WORK TO BE COMPLETED: Rewrite the material below with every "Excellente" changed to "Parfaite" and everything else left as it is.

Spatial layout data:
▬▬▬▬▬▬
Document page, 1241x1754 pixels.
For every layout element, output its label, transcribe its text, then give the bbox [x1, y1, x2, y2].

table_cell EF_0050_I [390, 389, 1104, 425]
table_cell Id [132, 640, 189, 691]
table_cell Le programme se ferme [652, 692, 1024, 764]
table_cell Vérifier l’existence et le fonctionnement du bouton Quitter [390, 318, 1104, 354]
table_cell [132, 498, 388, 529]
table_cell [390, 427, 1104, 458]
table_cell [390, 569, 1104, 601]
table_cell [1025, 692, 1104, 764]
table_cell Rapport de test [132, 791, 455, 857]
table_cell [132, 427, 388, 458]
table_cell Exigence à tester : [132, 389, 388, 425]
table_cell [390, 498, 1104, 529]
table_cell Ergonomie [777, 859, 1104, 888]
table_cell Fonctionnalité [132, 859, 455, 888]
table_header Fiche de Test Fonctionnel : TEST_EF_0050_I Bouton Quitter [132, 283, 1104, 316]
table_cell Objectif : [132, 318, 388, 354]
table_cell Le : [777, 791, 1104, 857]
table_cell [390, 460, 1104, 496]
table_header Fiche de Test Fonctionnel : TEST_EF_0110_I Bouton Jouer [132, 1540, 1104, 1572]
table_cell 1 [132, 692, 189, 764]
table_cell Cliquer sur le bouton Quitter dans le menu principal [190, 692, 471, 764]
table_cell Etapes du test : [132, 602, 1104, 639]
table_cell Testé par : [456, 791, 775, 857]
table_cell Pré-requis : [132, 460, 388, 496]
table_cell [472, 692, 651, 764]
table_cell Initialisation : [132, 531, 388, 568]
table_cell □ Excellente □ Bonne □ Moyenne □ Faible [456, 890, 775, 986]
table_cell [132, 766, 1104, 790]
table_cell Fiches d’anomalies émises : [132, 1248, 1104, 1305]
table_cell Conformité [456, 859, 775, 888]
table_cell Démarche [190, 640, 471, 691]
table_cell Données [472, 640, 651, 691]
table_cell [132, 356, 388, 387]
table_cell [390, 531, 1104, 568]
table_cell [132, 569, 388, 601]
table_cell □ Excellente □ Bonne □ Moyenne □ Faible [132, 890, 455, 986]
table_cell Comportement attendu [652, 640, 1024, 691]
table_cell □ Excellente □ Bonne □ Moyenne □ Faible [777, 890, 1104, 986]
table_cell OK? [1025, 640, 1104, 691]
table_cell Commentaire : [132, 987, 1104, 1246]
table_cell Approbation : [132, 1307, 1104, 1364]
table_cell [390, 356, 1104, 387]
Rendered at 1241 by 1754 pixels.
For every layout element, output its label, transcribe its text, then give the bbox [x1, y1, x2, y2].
▬▬▬▬▬▬
SOLUTION TO THE PROBLEM:
Document page, 1241x1754 pixels.
For every layout element, output its label, transcribe its text, then give the bbox [x1, y1, x2, y2].

table_cell EF_0050_I [390, 389, 1104, 425]
table_cell Id [132, 640, 189, 691]
table_cell Le programme se ferme [652, 692, 1024, 764]
table_cell Vérifier l’existence et le fonctionnement du bouton Quitter [390, 318, 1104, 354]
table_cell [132, 498, 388, 529]
table_cell [390, 427, 1104, 458]
table_cell [390, 569, 1104, 601]
table_cell [1025, 692, 1104, 764]
table_cell Rapport de test [132, 791, 455, 857]
table_cell [132, 427, 388, 458]
table_cell Exigence à tester : [132, 389, 388, 425]
table_cell [390, 498, 1104, 529]
table_cell Ergonomie [777, 859, 1104, 888]
table_cell Fonctionnalité [132, 859, 455, 888]
table_header Fiche de Test Fonctionnel : TEST_EF_0050_I Bouton Quitter [132, 283, 1104, 316]
table_cell Objectif : [132, 318, 388, 354]
table_cell Le : [777, 791, 1104, 857]
table_cell [390, 460, 1104, 496]
table_header Fiche de Test Fonctionnel : TEST_EF_0110_I Bouton Jouer [132, 1540, 1104, 1572]
table_cell 1 [132, 692, 189, 764]
table_cell Cliquer sur le bouton Quitter dans le menu principal [190, 692, 471, 764]
table_cell Etapes du test : [132, 602, 1104, 639]
table_cell Testé par : [456, 791, 775, 857]
table_cell Pré-requis : [132, 460, 388, 496]
table_cell [472, 692, 651, 764]
table_cell Initialisation : [132, 531, 388, 568]
table_cell □ Parfaite □ Bonne □ Moyenne □ Faible [456, 890, 775, 986]
table_cell [132, 766, 1104, 790]
table_cell Fiches d’anomalies émises : [132, 1248, 1104, 1305]
table_cell Conformité [456, 859, 775, 888]
table_cell Démarche [190, 640, 471, 691]
table_cell Données [472, 640, 651, 691]
table_cell [132, 356, 388, 387]
table_cell [390, 531, 1104, 568]
table_cell [132, 569, 388, 601]
table_cell □ Parfaite □ Bonne □ Moyenne □ Faible [132, 890, 455, 986]
table_cell Comportement attendu [652, 640, 1024, 691]
table_cell □ Parfaite □ Bonne □ Moyenne □ Faible [777, 890, 1104, 986]
table_cell OK? [1025, 640, 1104, 691]
table_cell Commentaire : [132, 987, 1104, 1246]
table_cell Approbation : [132, 1307, 1104, 1364]
table_cell [390, 356, 1104, 387]
Rendered at 1241 by 1754 pixels.
For every layout element, output its label, transcribe its text, then give the bbox [x1, y1, x2, y2].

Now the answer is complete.